Texte à lire:

Itinéraire de la Communauté “Christusbruderschaft”

Sr. Barbara Müller & Sr. Susanne Schmitt

Notre décision de devenir membre de Church & Peace est l’aboutissement d’une démarche que nous allons décrire ici. Présentons-nous d’abord :

Notre communauté s’appelle Christusbruderschaft, ce qui signifie “Fraternité en Christ”. Fondée en 1949 par Hannah Hümmer et le pasteur Walter Hümmer, elle fait partie des ordres religieux de l’église luthérienne. Le centre de la communauté se trouve à Selbitz près de Hof, en Franconie. Nos membres se sont engagés à vie dans la communauté dans le but d’être ensemble témoins de notre Dieu. C’est le Christ qui nous unit dans cette communauté et nous, nous voulons marcher sur ses traces, telles qu’il nous les a laissées dans les évangiles. Grâce aux “règles évangéliques”, c’est-à-dire la pauvreté, la chasteté et l’obéissance, nous faisons partie intégrante de la tradition monastique de l’Eglise chrétienne non divisée.

La communauté comprend 116 femmes et 6 hommes. Il existe aussi un tiers ordre se composant d’hommes et de femmes, mariés ou célibataires qui, là où ils habitent, et dans leur profession, veulent vivre en chrétiens au milieu du monde. C’est une relation d’amour entre Dieu et nous qui nous rend disponibles et nous donne la force de vivre en communauté et de nous engager pour les autres. Notre foi puise sa source dans la pratique de trois moments quotidiens de prière, dans la lecture personnelle de la Parole de Dieu, les cultes et la célébration de la sainte Cène, les études bibliques, les retraites, l’accompagne-ment spirituel et la confession des péchés.

Depuis la création de notre communauté, notre service comporte trois aspects: la prière (Leiturgia), l’amour actif du prochain (Diakonia) et le témoignage (Martyria). La prière va de l’adoration à l’intercession pour des personnes et des situations concrètes. L’amour du prochain se traduit par le service pratique auprès des personnes âgées et des malades. Quelques-unes de nos soeurs travaillent aussi avec des enfants et des jeunes. Nous pensons aussi que la diaconie au sens large inclut l’accueil et un engagement concret pour l’amour et la réconciliation. Enfin, tout service missionnaire et d’accompagnement spirituel se fonde sur l’invitation de Dieu à lui confier notre vie. C’est pourquoi nous proposons des moyens d’appro-fondir la foi chrétienne dans des rencontres, des séminaires et des retraites. L’annonce de l'évangile peut aussi se faire par l’intermédiaire de la création artistique : peintures pour la méditation, décoration d’églises et de lieux publics. Nous éditons aussi nous-mêmes des livres, des cartes et des chants.

Données affichées:
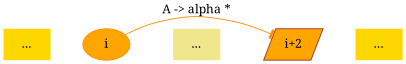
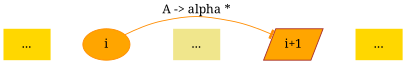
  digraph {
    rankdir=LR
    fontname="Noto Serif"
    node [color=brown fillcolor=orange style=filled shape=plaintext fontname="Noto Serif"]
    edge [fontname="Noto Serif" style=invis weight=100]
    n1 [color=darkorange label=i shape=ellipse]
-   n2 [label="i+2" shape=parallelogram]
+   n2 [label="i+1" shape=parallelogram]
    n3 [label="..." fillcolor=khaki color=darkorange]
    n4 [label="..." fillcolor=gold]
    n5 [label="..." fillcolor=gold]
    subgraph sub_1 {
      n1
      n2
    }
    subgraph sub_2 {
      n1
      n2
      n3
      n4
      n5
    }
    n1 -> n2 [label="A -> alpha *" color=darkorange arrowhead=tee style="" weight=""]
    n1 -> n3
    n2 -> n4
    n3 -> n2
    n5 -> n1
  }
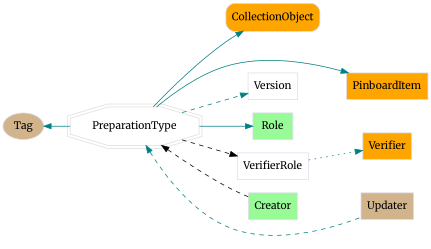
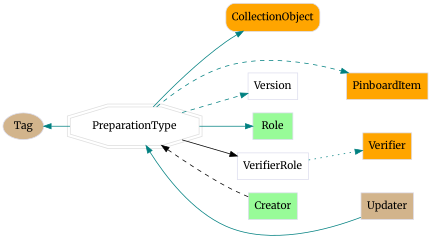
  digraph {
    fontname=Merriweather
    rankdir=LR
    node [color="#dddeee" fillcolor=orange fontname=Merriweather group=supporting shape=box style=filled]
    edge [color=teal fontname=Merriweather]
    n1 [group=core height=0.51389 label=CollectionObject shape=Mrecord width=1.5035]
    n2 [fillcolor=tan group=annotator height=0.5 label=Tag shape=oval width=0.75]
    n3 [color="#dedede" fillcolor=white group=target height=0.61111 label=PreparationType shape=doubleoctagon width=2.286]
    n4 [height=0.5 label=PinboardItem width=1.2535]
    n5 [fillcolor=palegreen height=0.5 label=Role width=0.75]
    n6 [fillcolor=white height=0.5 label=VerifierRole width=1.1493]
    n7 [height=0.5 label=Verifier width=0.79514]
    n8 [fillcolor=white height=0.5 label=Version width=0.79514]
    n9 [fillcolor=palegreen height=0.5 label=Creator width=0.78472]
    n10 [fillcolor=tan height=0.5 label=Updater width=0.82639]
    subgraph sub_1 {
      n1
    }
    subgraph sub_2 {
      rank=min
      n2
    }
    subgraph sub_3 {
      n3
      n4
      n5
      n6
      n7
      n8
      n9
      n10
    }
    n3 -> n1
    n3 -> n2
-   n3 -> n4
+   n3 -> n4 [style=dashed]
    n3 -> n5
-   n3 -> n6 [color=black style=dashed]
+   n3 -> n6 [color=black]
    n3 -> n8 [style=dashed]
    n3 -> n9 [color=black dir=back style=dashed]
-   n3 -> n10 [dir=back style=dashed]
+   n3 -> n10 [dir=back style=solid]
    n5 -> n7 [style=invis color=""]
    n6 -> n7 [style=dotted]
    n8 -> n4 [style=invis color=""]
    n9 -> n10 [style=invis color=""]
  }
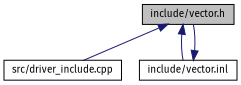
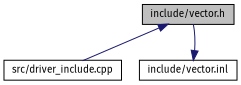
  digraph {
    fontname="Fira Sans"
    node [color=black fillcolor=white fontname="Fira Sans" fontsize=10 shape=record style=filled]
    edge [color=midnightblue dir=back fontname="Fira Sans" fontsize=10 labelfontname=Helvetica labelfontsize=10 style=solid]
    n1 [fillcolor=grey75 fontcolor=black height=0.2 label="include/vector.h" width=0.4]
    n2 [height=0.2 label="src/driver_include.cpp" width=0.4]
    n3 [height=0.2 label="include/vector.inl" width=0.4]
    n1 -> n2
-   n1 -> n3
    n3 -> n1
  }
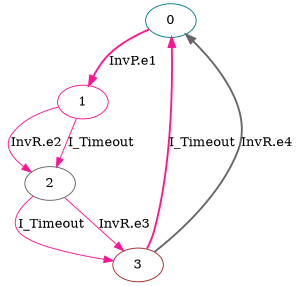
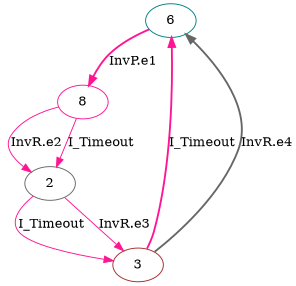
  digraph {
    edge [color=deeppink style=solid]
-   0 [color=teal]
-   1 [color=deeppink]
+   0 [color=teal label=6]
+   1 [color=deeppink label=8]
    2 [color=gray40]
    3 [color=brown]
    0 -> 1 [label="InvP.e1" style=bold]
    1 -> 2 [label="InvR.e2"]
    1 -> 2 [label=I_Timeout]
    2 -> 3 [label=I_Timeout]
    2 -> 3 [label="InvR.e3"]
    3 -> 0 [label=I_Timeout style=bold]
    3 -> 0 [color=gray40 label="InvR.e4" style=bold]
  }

Série d'exercices:
1. Recopiez mot pour mot le passage du texte sur la Christusbruderschaft allant de « Notre décision de » jusqu'à « chrétienne non divisée. » inclus.
2. D'après le texte sur la Christusbruderschaft, en quelle année la communauté a-t-elle été fondée ?
3. Poursuivez le texte sur la Christusbruderschaft à partir de sa dernière phrase.
Les données n'ont aucun lien avec le texte sur la Christusbruderschaft.

Corrigé:
1.
Notre décision de devenir membre de Church & Peace est l’aboutissement d’une démarche que nous allons décrire ici. Présentons-nous d’abord :

Notre communauté s’appelle Christusbruderschaft, ce qui signifie “Fraternité en Christ”. Fondée en 1949 par Hannah Hümmer et le pasteur Walter Hümmer, elle fait partie des ordres religieux de l’église luthérienne. Le centre de la communauté se trouve à Selbitz près de Hof, en Franconie. Nos membres se sont engagés à vie dans la communauté dans le but d’être ensemble témoins de notre Dieu. C’est le Christ qui nous unit dans cette communauté et nous, nous voulons marcher sur ses traces, telles qu’il nous les a laissées dans les évangiles. Grâce aux “règles évangéliques”, c’est-à-dire la pauvreté, la chasteté et l’obéissance, nous faisons partie intégrante de la tradition monastique de l’Eglise chrétienne non divisée.

2. En 1949.

3.
C’est à Selbitz, coeur de la communauté, que vit et travaille le plus grand nombre de nos soeurs, soit dans la maison-mère, soit dans la maison de retraite Walter-Hümmer. Il y a aussi des maisons d’accueil à Wülfinghausen près de Hanovre, à “Birkensee” près de Nuremberg et au “Petersberg” près de Halle où se trouve la communauté des frères. Quelques soeurs vivent en plus petites communautés dans des villes comme Magdebourg, Bayreuth et Munich. D’autre part, nous nous préparons à envoyer des soeurs au Zimbabwe après qu’un autre groupe a travaillé au Botswana pendant 13 ans, jusqu’en 2000.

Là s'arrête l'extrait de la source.